#### Source material
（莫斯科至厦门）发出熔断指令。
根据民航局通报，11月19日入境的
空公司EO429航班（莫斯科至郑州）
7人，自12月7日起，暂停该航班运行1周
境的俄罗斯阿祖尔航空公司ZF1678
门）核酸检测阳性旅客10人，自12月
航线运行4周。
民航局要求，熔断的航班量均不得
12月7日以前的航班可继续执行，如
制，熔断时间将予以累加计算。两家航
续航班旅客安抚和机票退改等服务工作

#### Task instructions
Word for word, give the whole listing again.

#### Exercise response
（莫斯科至厦门）发出熔断指令。
根据民航局通报，11月19日入境的
空公司EO429航班（莫斯科至郑州）
7人，自12月7日起，暂停该航班运行1周
境的俄罗斯阿祖尔航空公司ZF1678
门）核酸检测阳性旅客10人，自12月
航线运行4周。
民航局要求，熔断的航班量均不得
12月7日以前的航班可继续执行，如
制，熔断时间将予以累加计算。两家航
续航班旅客安抚和机票退改等服务工作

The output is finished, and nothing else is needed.